On June 29, 2023, the Supreme Court (again) overturned decades of legal precedent when it struck down affirmative action in college admission in Students for Fair Admissions v Harvard and Students for Fair Admissions v University of North Carolina. The Court determined that obtaining the educational benefits that flow from a racially diverse student body was not a sufficiently compelling rationale to allow Harvard and UNC to continue to use race-conscious admissions policies.
Here at the National Health Law Program, we dissent.
We dissent for the same reasons as Justice Ketanji Brown Jackson dissents when she (commenting only on Students for Fair Admissions v University of North Carolina) says, “With let-them-eat-cake obliviousness, today, the majority pulls the ripcord and announces “colorblindness for all” by legal fiat. But deeming race irrelevant in law does not make it so in life. And having so detached itself from this country’s actual past and present experiences, the Court has now been lured into interfering with the crucial work that UNC and other institutions of higher learning are doing to solve America’s real-world problem.”
We dissent for the same reasons as Justice Sonia Sotomayor when she says, “{T}he Court cements a superficial rule of colorblindness as a constitutional principle in an endemically segregated society where race has always mattered and continues to matter. The Court subverts the constitutional guarantee of equal protection by further entrenching racial inequality in education, the very foundation of our democratic government and pluralistic society.”
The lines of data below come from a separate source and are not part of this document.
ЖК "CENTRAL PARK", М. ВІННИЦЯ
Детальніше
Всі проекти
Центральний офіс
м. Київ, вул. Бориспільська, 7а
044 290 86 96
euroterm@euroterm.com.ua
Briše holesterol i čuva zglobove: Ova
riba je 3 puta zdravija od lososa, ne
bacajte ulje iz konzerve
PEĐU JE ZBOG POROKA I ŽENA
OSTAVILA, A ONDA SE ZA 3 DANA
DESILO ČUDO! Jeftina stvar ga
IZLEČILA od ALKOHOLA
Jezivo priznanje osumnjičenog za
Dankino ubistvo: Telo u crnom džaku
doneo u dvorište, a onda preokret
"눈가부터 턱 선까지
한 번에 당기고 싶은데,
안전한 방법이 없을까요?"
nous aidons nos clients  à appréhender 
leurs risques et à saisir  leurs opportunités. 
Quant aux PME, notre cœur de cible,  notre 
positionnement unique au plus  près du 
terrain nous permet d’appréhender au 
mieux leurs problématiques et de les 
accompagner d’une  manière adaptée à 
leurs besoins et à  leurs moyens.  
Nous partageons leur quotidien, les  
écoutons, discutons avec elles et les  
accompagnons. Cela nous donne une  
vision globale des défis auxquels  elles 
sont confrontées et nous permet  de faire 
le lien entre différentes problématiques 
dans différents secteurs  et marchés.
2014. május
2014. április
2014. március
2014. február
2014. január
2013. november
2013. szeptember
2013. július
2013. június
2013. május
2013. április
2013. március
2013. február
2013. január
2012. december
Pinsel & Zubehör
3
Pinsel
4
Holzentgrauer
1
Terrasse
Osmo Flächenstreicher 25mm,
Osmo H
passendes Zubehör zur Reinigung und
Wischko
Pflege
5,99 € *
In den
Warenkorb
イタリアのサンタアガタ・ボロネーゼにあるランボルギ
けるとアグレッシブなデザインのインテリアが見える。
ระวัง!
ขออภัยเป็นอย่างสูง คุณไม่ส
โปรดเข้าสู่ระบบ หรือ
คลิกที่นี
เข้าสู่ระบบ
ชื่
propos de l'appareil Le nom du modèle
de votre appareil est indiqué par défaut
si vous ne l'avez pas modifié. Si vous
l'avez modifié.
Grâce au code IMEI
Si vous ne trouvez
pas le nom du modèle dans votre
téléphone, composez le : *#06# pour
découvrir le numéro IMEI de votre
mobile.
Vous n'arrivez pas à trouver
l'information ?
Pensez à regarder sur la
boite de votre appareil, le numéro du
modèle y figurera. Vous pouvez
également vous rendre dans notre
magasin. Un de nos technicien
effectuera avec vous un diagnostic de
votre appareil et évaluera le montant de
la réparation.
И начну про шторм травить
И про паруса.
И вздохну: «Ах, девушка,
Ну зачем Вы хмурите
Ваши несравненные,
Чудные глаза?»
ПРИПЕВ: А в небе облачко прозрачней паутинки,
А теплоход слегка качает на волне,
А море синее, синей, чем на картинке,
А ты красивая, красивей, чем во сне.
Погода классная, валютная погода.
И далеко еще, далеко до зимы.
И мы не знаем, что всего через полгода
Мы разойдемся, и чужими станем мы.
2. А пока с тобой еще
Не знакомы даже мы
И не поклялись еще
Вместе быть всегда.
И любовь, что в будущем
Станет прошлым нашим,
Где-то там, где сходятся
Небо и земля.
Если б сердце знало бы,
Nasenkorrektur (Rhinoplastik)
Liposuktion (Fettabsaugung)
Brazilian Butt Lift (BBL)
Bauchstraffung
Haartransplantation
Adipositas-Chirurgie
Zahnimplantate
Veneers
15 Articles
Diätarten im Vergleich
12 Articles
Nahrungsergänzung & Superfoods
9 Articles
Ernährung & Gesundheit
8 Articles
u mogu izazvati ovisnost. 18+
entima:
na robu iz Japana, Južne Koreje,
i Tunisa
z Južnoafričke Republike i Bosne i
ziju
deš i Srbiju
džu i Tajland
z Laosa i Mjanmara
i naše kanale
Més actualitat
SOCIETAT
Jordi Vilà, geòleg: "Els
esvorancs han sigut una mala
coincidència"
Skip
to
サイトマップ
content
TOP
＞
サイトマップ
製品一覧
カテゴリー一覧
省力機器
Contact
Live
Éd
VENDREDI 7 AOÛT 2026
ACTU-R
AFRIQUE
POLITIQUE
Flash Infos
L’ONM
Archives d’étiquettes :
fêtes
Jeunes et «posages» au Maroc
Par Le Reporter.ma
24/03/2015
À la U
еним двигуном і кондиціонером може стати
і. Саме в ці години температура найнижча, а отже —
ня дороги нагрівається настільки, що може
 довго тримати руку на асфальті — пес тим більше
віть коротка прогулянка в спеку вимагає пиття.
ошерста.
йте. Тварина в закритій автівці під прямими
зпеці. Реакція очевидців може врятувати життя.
Institutional racism is interwoven in the fabric of American history. Centuries of legislation and policy that centered the societal construct of whiteness have led to disparities for Black, Indigenous, and people of color – disparities in wealth, disparities in health outcomes, and disparities in opportunities. Ignoring the impact of centuries of state-sanctioned discrimination does not negate these disparities; it compounds them. Affirmative action in college admissions has provided Black, Indigenous, people of color, women, and LGBTQIA+ communities with equitable access to academic opportunities that may not have been readily available to them due to institutional racism. Sadly, on June 29, SCOTUS decided to perpetuate racial inequality in academia.